LONDON/WASHINGTON: Police in the UK have arrested seven people following a series of hackings by the Lapsus$ hacking group. Okta Inc. And MicrosoftCity of London Police gave this information on Thursday.
San Francisco-based Okta, whose authentication services are used by some of the world’s biggest companies to provide access to its networks, said Tuesday that it was hit by hackers and that some customers may be affected.
“The City of London Police is conducting an investigation into members of a hacking group with their associates,” Detective Inspector Michael “Sullivan” said in an emailed statement in response to a question about the Lapsus$ hacking group.
Read also: Microsoft Confirms Hacker Group Stealing Lapsu$ Source Code, Gets Limited Access
The ransom-seeking gang posted a series of screenshots of Okta’s internal communications on its Telegram channel late Monday.
“Seven people aged between 16 and 21 have been arrested in connection with this investigation, and all have been released after an investigation,” Sullivan said.
Okta’s shares were down nearly 11 percent on news of the digital breach amid criticism of the digital authentication firm’s slow response to the intrusion.
On Thursday, Okta’s shares were trading with a decline of 4.8 per cent.
City of London Police did not directly name Lapsus$ in their statement. A spokesman said none of the seven people arrested have been formally charged, pending an investigation.

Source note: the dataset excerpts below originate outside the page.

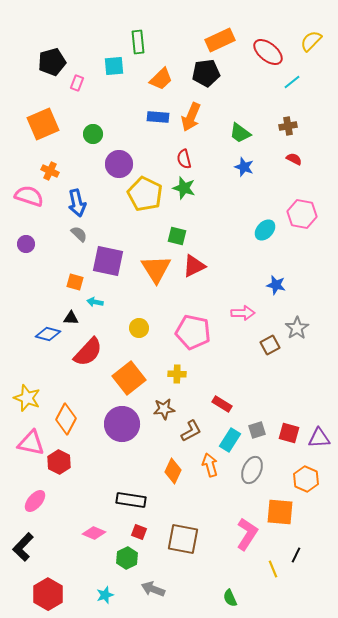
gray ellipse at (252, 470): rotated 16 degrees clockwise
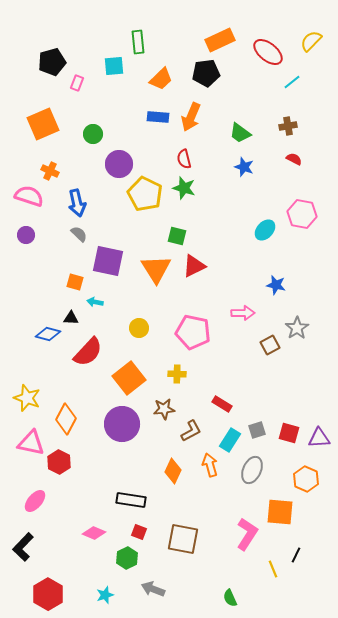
purple circle at (26, 244): moved 9 px up
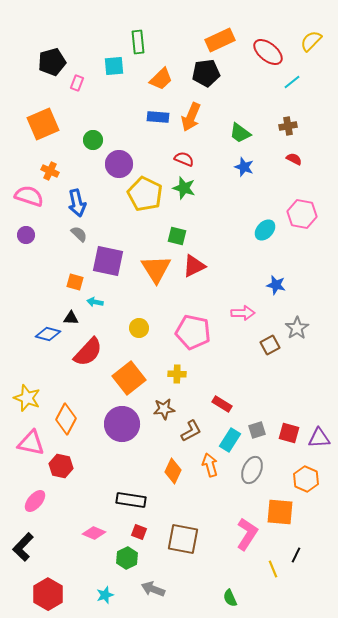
green circle at (93, 134): moved 6 px down
red semicircle at (184, 159): rotated 126 degrees clockwise
red hexagon at (59, 462): moved 2 px right, 4 px down; rotated 15 degrees counterclockwise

Read also: Apple will buy the first large batch of carbon-free aluminum for the iPhone SE
WHO ARE LAPSUS$?
Last month, Lapsus$ leaked proprietary information about US chipmaker Nvidia Corp. to the Web.
Most recently the group claimed to have leaked source code from several large tech firms, including Microsoft, which confirmed on Tuesday that one of its accounts was compromised.
Lapsus$ has not responded to repeated requests for comment on its Telegram channel and by email.
A teenager living near Oxford, England, is suspected to be behind some of the more notable attacks, Bloomberg News reported on Wednesday.
When reached by phone, the teenager’s father – who could not be named as he is a minor – declined to comment. According to three people familiar with the matter, Reuters confirmed that cybersecurity researchers investigating Lapsus$ believe the teenager was involved in the group.
In a blog post on Thursday, Unit 42, a research team at Palo Alto Networks, described Lapsus$ as an “assault group” motivated by notoriety rather than financial gain.
Unlike other groups, they do not rely on the deployment of ransomware – malicious software to encrypt their victims’ networks, a hallmark of digital extortionists – and instead manually sabotage their targets’ networks. Huh.
With Unit 221B, a separate security consultancy, Palo Alto researchers said they had identified the “primary actor” behind Lapsus$ in 2021 and were “assisting law enforcement in their efforts to prosecute this group”. .
“The teen we identified as being in control of Lapsus$ is particularly helpful,” Alison Nixon, chief research officer for Unit 221B, told Reuters.
“He must possess other members not only for his leadership role, but for critical intelligence”.
read all breaking news , today’s fresh news And Ukraine-Russia War Live Updates Here.